▶ THE EXERCISE:
Print every line of the items below with no changes.

▶ Data entries:
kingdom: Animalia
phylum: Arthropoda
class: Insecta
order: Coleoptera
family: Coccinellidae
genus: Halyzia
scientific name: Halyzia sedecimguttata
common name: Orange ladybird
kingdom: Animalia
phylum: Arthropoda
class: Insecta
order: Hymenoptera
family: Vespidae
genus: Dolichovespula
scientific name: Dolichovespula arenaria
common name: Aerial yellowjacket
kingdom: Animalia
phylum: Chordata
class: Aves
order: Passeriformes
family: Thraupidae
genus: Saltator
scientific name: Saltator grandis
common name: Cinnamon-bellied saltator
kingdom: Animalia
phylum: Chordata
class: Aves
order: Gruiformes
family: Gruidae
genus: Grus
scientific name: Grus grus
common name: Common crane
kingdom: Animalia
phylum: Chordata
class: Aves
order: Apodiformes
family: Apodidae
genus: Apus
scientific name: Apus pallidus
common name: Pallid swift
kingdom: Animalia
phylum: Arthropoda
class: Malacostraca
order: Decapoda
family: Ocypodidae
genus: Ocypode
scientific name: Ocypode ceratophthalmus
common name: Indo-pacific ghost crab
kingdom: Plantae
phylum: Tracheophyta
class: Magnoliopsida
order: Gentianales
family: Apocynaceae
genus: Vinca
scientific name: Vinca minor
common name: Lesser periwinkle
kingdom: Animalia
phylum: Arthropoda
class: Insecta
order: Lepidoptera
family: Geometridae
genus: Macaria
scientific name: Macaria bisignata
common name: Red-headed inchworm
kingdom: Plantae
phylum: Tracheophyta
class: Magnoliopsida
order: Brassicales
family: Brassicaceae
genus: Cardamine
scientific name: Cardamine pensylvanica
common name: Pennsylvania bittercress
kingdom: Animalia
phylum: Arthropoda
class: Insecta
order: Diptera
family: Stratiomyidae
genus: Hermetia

▶ WRITTEN SOLUTION:
kingdom: Animalia
phylum: Arthropoda
class: Insecta
order: Coleoptera
family: Coccinellidae
genus: Halyzia
scientific name: Halyzia sedecimguttata
common name: Orange ladybird
kingdom: Animalia
phylum: Arthropoda
class: Insecta
order: Hymenoptera
family: Vespidae
genus: Dolichovespula
scientific name: Dolichovespula arenaria
common name: Aerial yellowjacket
kingdom: Animalia
phylum: Chordata
class: Aves
order: Passeriformes
family: Thraupidae
genus: Saltator
scientific name: Saltator grandis
common name: Cinnamon-bellied saltator
kingdom: Animalia
phylum: Chordata
class: Aves
order: Gruiformes
family: Gruidae
genus: Grus
scientific name: Grus grus
common name: Common crane
kingdom: Animalia
phylum: Chordata
class: Aves
order: Apodiformes
family: Apodidae
genus: Apus
scientific name: Apus pallidus
common name: Pallid swift
kingdom: Animalia
phylum: Arthropoda
class: Malacostraca
order: Decapoda
family: Ocypodidae
genus: Ocypode
scientific name: Ocypode ceratophthalmus
common name: Indo-pacific ghost crab
kingdom: Plantae
phylum: Tracheophyta
class: Magnoliopsida
order: Gentianales
family: Apocynaceae
genus: Vinca
scientific name: Vinca minor
common name: Lesser periwinkle
kingdom: Animalia
phylum: Arthropoda
class: Insecta
order: Lepidoptera
family: Geometridae
genus: Macaria
scientific name: Macaria bisignata
common name: Red-headed inchworm
kingdom: Plantae
phylum: Tracheophyta
class: Magnoliopsida
order: Brassicales
family: Brassicaceae
genus: Cardamine
scientific name: Cardamine pensylvanica
common name: Pennsylvania bittercress
kingdom: Animalia
phylum: Arthropoda
class: Insecta
order: Diptera
family: Stratiomyidae
genus: Hermetia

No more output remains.